Il mattino del 4 novembre 1937, fu trovata una bandiera rossa sventolante sul monumento ai caduti di Rossano. I sospetti si diressero subito verso gli allievi prediletti del professor Granata. Ma non c'erano prove e, a conclusione delle indagini condotte dalla polizia locale affiancata da un ispettore del ministero, Granata fu punito con il trasferimento «per servizio» al liceo di Matera. Rimase a Matera un solo anno. E   nell'ottobre del '39 fu trasferito al liceo di Perugia, dove molti studenti erano già nel movimento clandestino che faceva capo ad Aldo Capitini. In breve, anche Granata aderì al movimento liberalsocialista di Capitini, che aveva costituito una sezione dell'Istituto di studi filosofici che in realtà svolgeva attività antifascista. Intanto la situazione dell'Italia in guerra andava peggiorando e la tensione politica all'interno si faceva sentire sempre piú acuta. Il potere fascista cominciava a dare segno di qualche scricchiolio, e il governo rispondeva moltiplicando gli arresti degli antifascisti. Su Perugia si ripercossero gli arresti eseguiti a Firenze nel '41 per colpire il gruppo antifascista di Enriques Agnoletti. Vennero arrestati Capitini, Granata e Ottavio Prosciutti (che dopo la Liberazione fu il primo sindaco di Perugia), oltre a molti studenti e altri cittadini.  Rilasciato, Granata fu arrestato nuovamente il 23 maggio del 1943 «per attività antinazionale» per ordine del questore di Perugia, deferito al Tribunale speciale e reinserito nel Casellario politico centrale.
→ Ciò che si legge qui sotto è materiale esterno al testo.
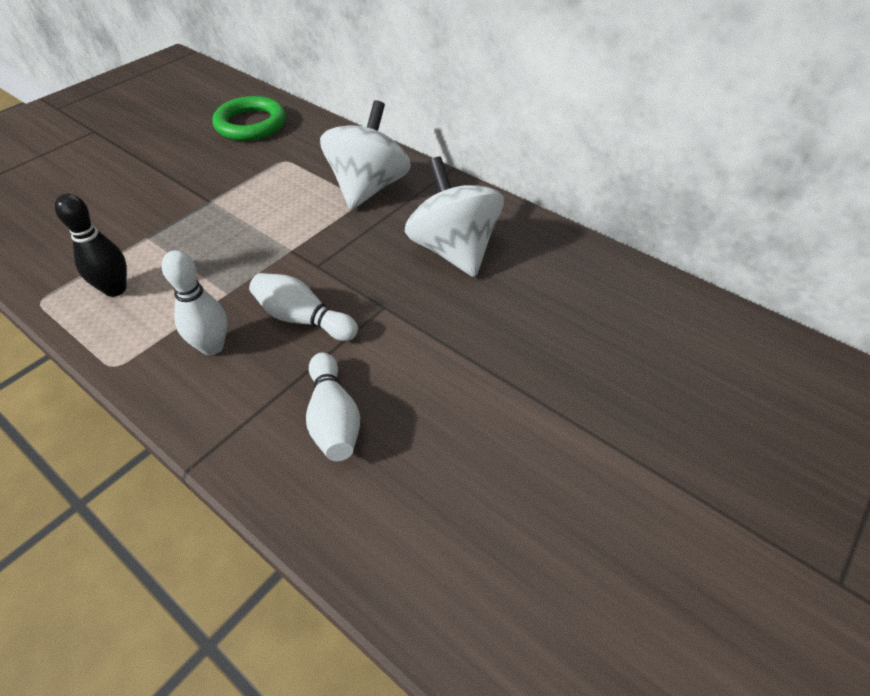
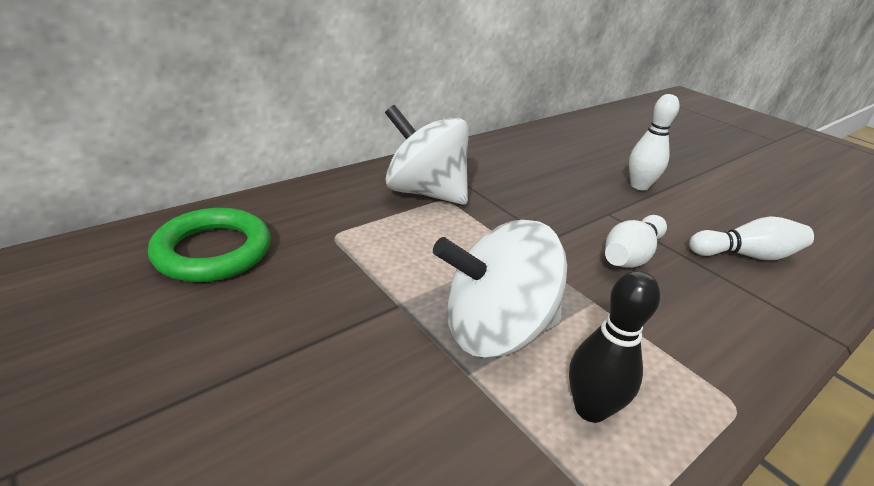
camera: 80 degrees left, 15 degrees down
white bowling pin [162,250,227,355] -> white bowling pin moved to [629,94,679,191]
white spinning top [405,156,504,277] -> white spinning top moved to [433,220,567,358]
Dopo l'armistizio, il 18 ottobre 1943 venne arrestato dal comando provinciale della Milizia repubblicana di Perugia che dieci giorni dopo lo consegnò al campo di raccolta per prigionieri di Passignano sul Trasimeno, donde il 4 novembre successivo venne spedito in Germania.

La sua permanenza in Germania, iniziata ai primi di novembre del 1943, durò quasi un anno. Fu accolto dapprima in un Lager di prigionieri di guerra, poi, quando si scoprí che non era militare fu avviato al lavoro. Come Freiarbeiter (libero lavoratore) Granata fece prima il minatore in una cava di pietra presso Garmich e poi il facchino nella Brauerei di Peissemberg. Ma si ammalò a tal punto da costringere le autorità tedesche a rimpatriarlo.
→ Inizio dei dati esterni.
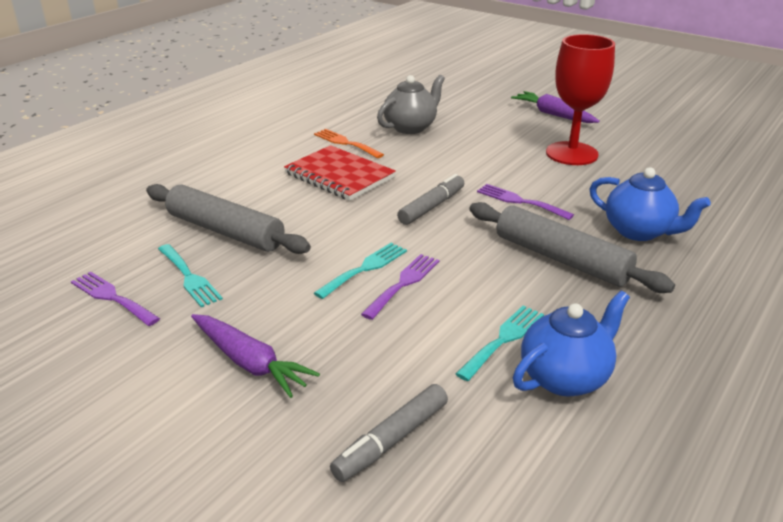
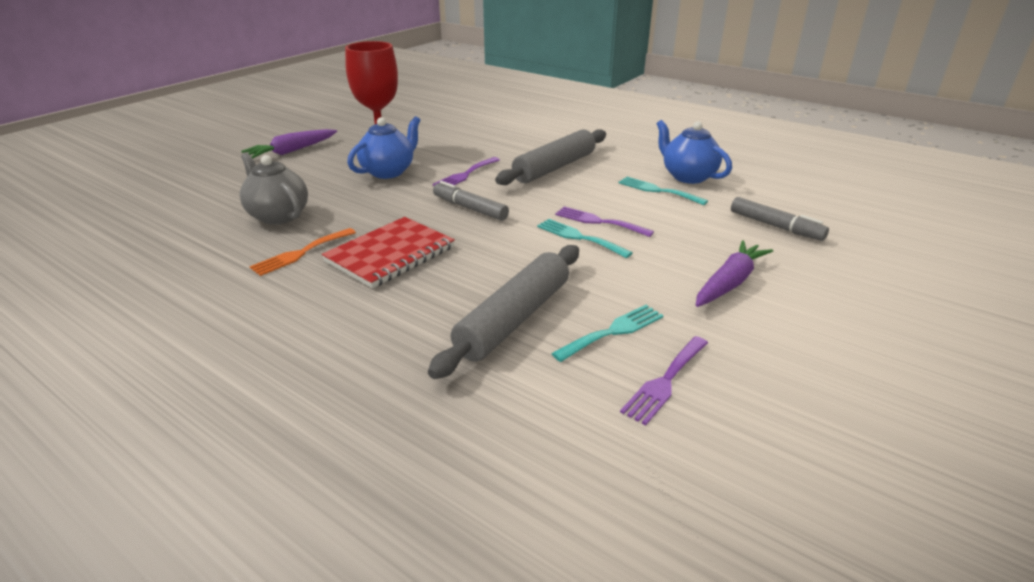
camera: 90 degrees left, 0 degrees up
blue teapot [590,167,711,241] -> blue teapot moved to [347,116,421,179]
Granata arrivò a Venezia verso la metà di agosto del '44. Per qualche mese riuscí a curarsi e a mantenersi con l'aiuto di qualche amico e di parenti. Poi il 24 ottobre del '44 presentò una domanda al locale provveditorato agli studi chiedendo di essere assegnato a una cattedra di un liceo di Venezia. La domanda era redatta in termini molto fieri, e senza concessioni politiche: Granata rivendicava il suo diritto, come professore di ruolo, di essere riassunto in servizio, dal quale era stato allontanato dal corso degli eventi determinati dalla guerra. Il provveditore trasmise la domanda al ministro, che a febbraio del '45 comunicò a Granata che gli era stata assegnata la cattedra di Filosofia e pedagogia nell'Istituto magistrale «N.Tommaseo».
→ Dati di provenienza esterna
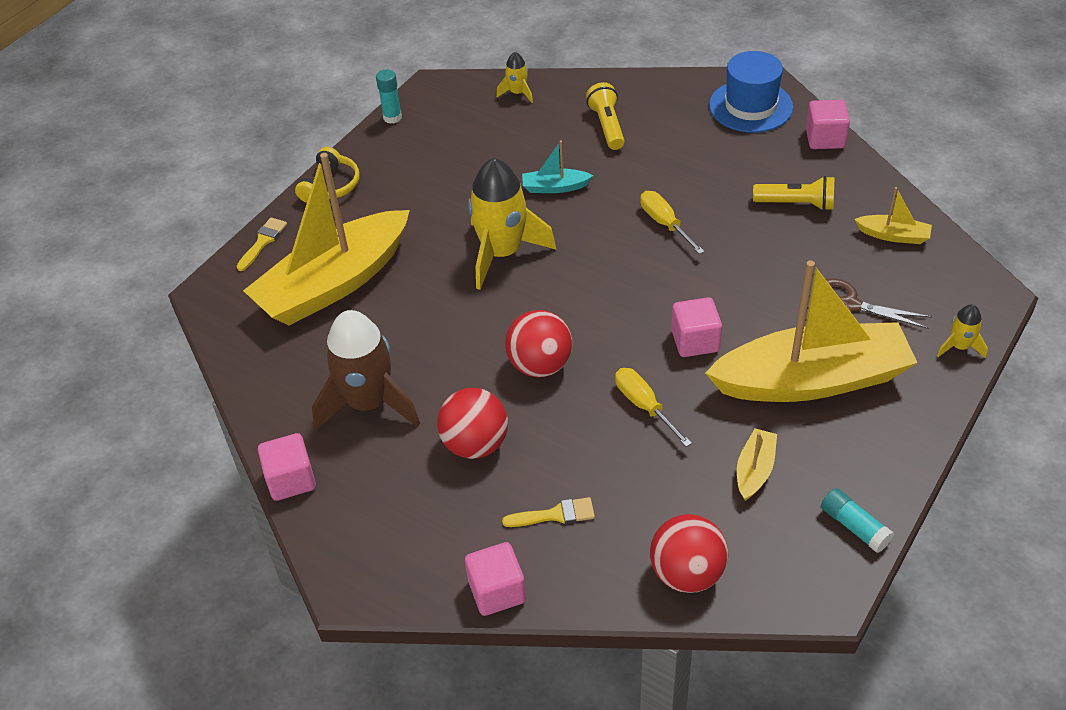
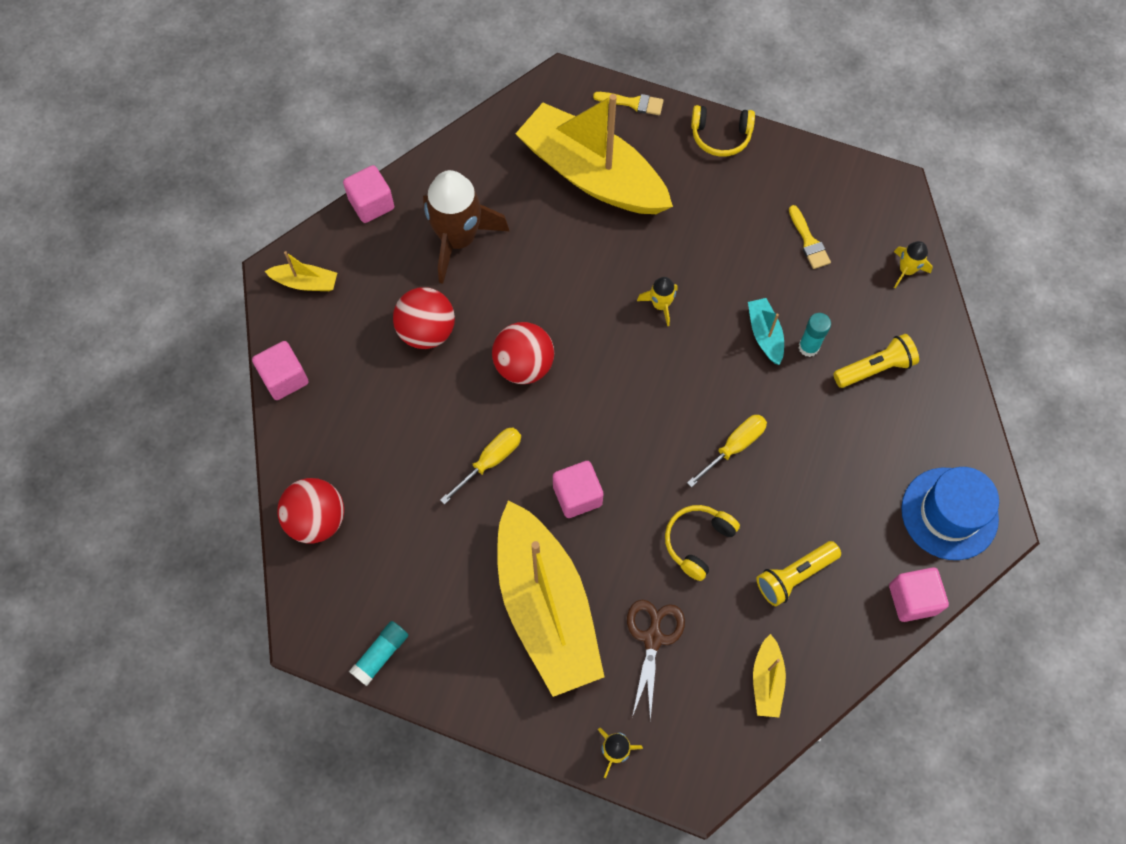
camera: 75 degrees right, 20 degrees up
turquoise glue stick [376,69,402,124] -> turquoise glue stick moved to [798,313,831,357]
yellow rocket [468,158,556,290] -> yellow rocket [637,277,677,326], size x0.46
yellow brush [502,497,595,527] -> yellow brush moved to [789,205,831,269]
yellow boat [737,428,777,501] -> yellow boat moved to [265,251,337,291]
yellow flashlight [753,176,834,211] -> yellow flashlight turned 60 degrees clockwise [757,541,841,606]
none -> yellow headphones [665,505,740,581]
Venne la Liberazione, e con l'autunno del '45 Granata riprese il suo posto nel liceo di Perugia. Nel 1949 chiese ed ottenne il trasferimento a Roma, al Liceo «Dante Alighieri», dove trovò un ambiente piccolo borghese, retto da un preside clericale e conservatore. Grazie alle sue qualità di studioso e di didatta, Granata non tardò ad affermarsi come docente e anche a segnalarsi come uomo di saldi principi politici, che mise presto in luce quando si rifiutò di leggere in classe una circolare ministeriale che diffidava gli alunni, sotto minaccia di gravi punizioni, dal prender parte alle manifestazioni indette per il giorno successivo dalle sinistre contro la presenza a Roma del generale Eisenhower, rappresentante degli Usa allora impegnati nella guerra di Corea e nella politica di forte ripresa della produzione di armamenti nella quale era coinvolta anche l'Europa e in particolare l'Italia.

Nel '56, Granata fin da principio prese posizione contro il movimento antisovietico dell'Ungheria e della Polonia, e si dichiarò favorevole alla repressione.